Stupid, he thought, but his already softened optics lowered again sadly and with much regret.
"I would have followed you to the end," said Starscream, "if it had been a different life."
"This life is still open to you," said Optimus.
"Is it?" muttered Starscream grimly.
"If you desire it," Optimus added, and then in that way that Starscream had always thought so cheesy, Optimus said without irony, "Every sentient being—"
"Has the capacity for change," finished Starscream unable to hear Optimus finish it on his own, and he shook his head. "Do you really believe that?" Starscream quickly held up his hand. "No, no, of course, you do. Don't answer that."
"Do you want to change or not?"
"I do," said Starscream before he could catch it, and he gasped at his own lack of reserve. He heaved and turned away. He dropped into the slush. "Alright, fine. I do, and yet…"
"At this point there is no in-between, either you are or you aren't willing to change."
Starscream glowered into the red glow from his optics.
"After a million lost last chances, how can I say whether I can or can't?" he demanded.
"Because eventually there are no more chances. At long last, the last chance is the last chance."
"And this one is it, isn't it," said Starscream lifting his head up back to Optimus. "I'll be forgotten forever if I push Bumblebee away now, and I'll become crazier and darker than now and make it harder than ever to be pulled out of my crevice even if some misfortune eventually released me from my physical bonds in this cell."
Optimus did not need to answer with words. His face told the finite seriousness of all. Besides, he had already told Bumblebee he believed this last chance to be so himself, hadn't he?
Quivering, Starscream pulled his body around.

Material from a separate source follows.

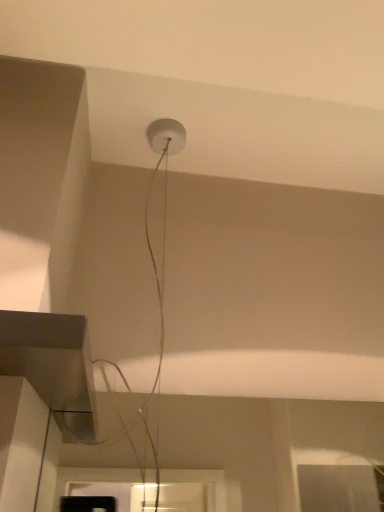
This screenshot has width=384, height=512. Describe the element at coordinates (160, 345) in the screenshot. I see `white matte cable at upper center` at that location.

Identify the location of white matte cable at upper center. (160, 345).

Where is `white matte cable at upper center`? white matte cable at upper center is located at coordinates (160, 345).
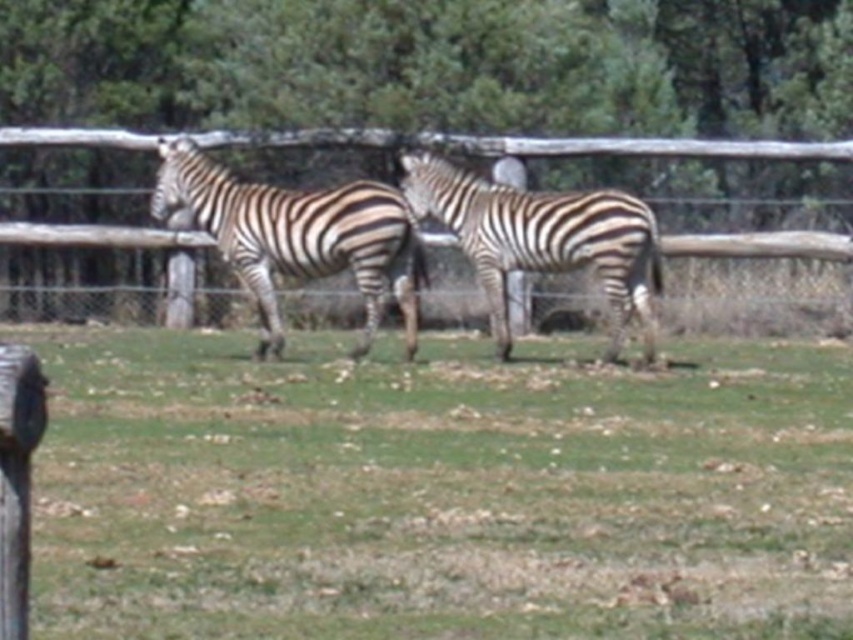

As he pried himself to his feet, he bowed before Optimus. He tried to think of the words to say, the apology to make, or the humbleness to prostrate, but words were empty. Words were useless when it came to Starscream. He lifted his optics to Optimus' and allowed Optimus to look back. He felt as though he could see right into his spark and he let him. He could not hide anything anymore. Besides, there was nothing left to hide— not from anyone, including himself. He had nothing left to lose, except himself now. There was nothing left but this chance.
The last chance.
He blinked earnestly.
Optimus nodded solemnly.
Starscream closed his optics and sighed.
When he opened them he was not surprised to find himself only in his cell. The sight of new Cybertron through his window was calm and well. Dawn crept out between the sleek buildings. The sounds of cars and jets were already beginning to appear along the curving elevated roads and above the skyline.
His mind was still devoid of words as he listened, but he did feel something. He felt that he was part of it, alive as he was. He was a Cybertronian too, online and had survived the war despite his scars, which were many. His future was coming in on the dawn, and he felt patient enough for the sun to fully rise to fly into it even if a little afraid. His was determined not to let fear overtake him, just as any young fledgling preparing for first takeoff.